## [Work instruction]
Copy every line of text in the records below word for word, omitting the pictures.

────────

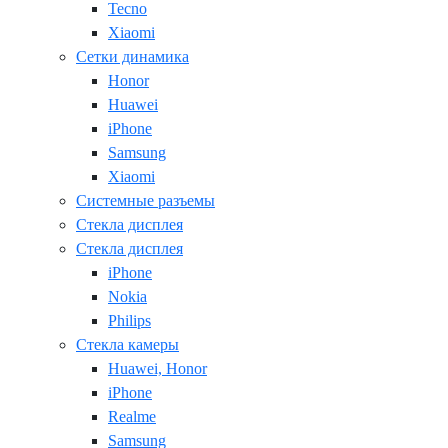
Tecno
Xiaomi
Сетки динамика
Honor
Huawei
iPhone
Samsung
Xiaomi
Системные разъемы
Стекла дисплея
Стекла дисплея
iPhone
Nokia
Philips
Стекла камеры
Huawei, Honor
iPhone
Realme
Samsung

────────

## [Solution to this exercise]
Tecno
Xiaomi
Сетки динамика
Honor
Huawei
iPhone
Samsung
Xiaomi
Системные разъемы
Стекла дисплея
Стекла дисплея
iPhone
Nokia
Philips
Стекла камеры
Huawei, Honor
iPhone
Realme
Samsung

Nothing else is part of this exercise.